What to produce:
Every line from the one with "right eye: (485, 523)" to the end of the listing, and nothing else, is to be printed exactly; please leave the pictures out.

Start of Block

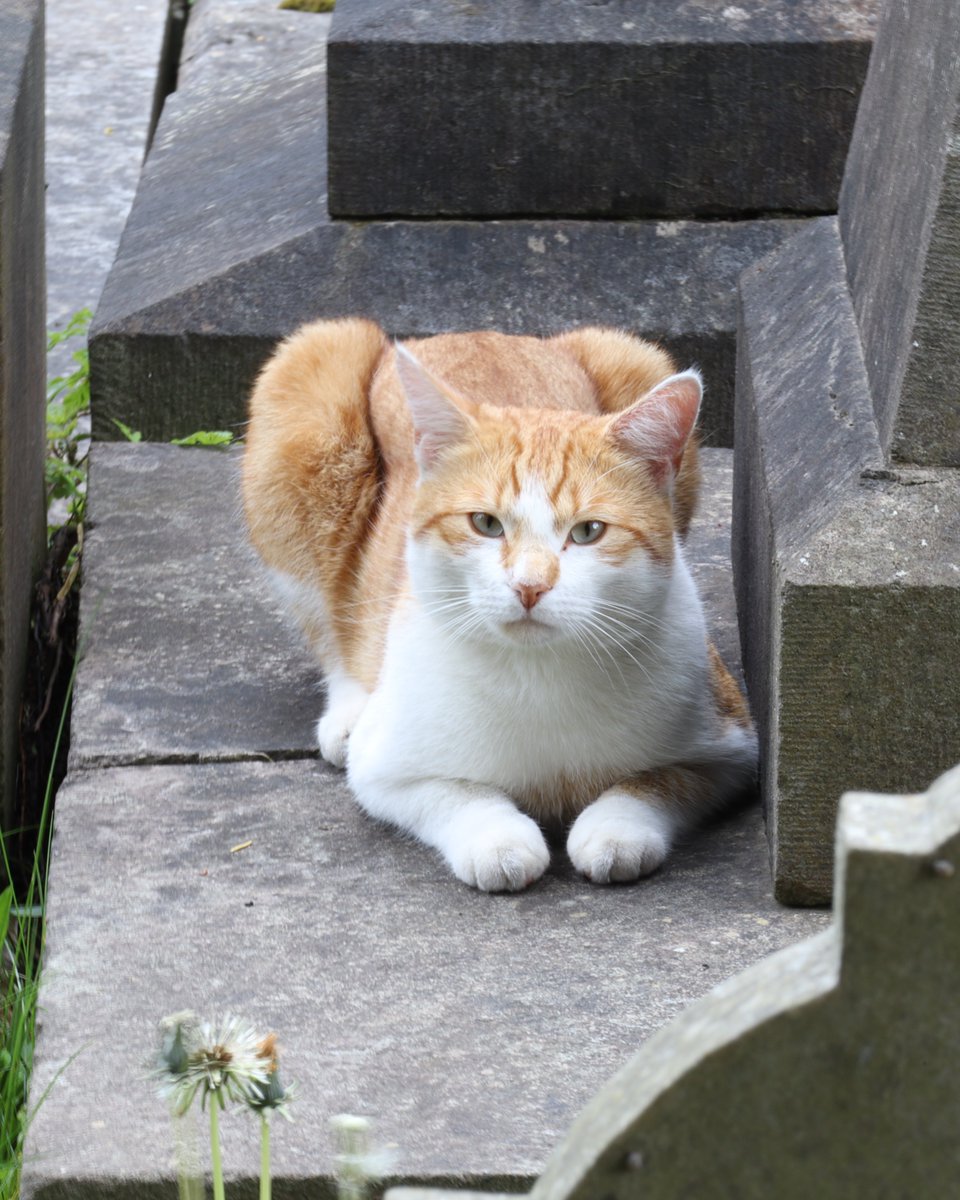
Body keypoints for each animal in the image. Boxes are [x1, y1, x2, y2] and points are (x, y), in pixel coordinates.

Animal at [243, 319, 763, 892]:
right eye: (485, 523)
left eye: (588, 531)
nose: (529, 586)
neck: (538, 676)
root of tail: (475, 331)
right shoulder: (383, 765)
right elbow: (455, 792)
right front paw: (499, 841)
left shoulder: (730, 748)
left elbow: (658, 782)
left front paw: (616, 830)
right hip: (313, 391)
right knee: (329, 623)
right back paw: (346, 709)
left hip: (634, 357)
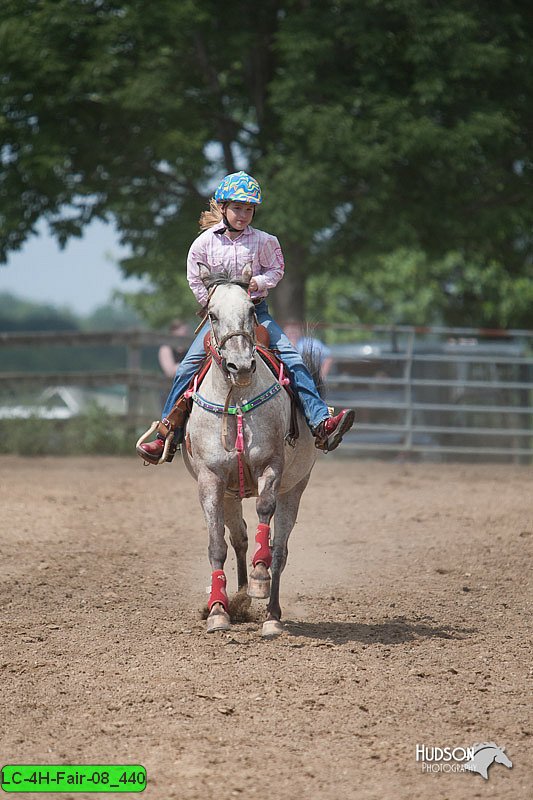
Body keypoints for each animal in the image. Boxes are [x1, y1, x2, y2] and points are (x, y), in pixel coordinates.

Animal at [181, 266, 318, 640]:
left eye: (252, 312)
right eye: (212, 315)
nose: (240, 367)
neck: (237, 399)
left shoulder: (271, 467)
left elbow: (264, 514)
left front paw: (258, 578)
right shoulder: (211, 480)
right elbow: (217, 545)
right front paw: (217, 611)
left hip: (295, 489)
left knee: (279, 550)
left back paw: (270, 614)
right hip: (230, 493)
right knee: (239, 538)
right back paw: (237, 598)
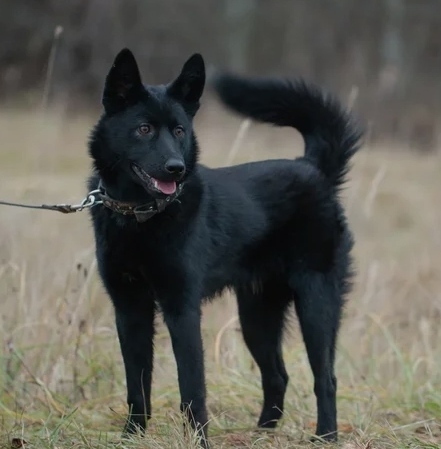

End of Block

Task output:
right eye: (485, 523)
left eye: (588, 531)
nose: (529, 586)
neck: (538, 676)
root of tail: (475, 331)
right shoulder: (383, 765)
right elbow: (455, 792)
right front paw: (499, 841)
left shoulder: (730, 748)
left elbow: (658, 782)
left front paw: (616, 830)
right hip: (313, 391)
right knee: (329, 623)
right back paw: (346, 709)
left hip: (634, 357)
Body keypoints for each animal in the image. Boxes are [x1, y1, x2, y2] and points are (x, y), in pixel coordinates.

Animal at [181, 266, 318, 640]:
left eye: (252, 312)
right eye: (212, 315)
nose: (240, 367)
neck: (237, 399)
left shoulder: (271, 467)
left elbow: (264, 514)
left front paw: (258, 578)
right shoulder: (211, 480)
right elbow: (217, 545)
right front paw: (217, 611)
left hip: (295, 489)
left knee: (279, 550)
left back paw: (270, 614)
right hip: (230, 493)
right knee: (239, 538)
right back paw: (237, 598)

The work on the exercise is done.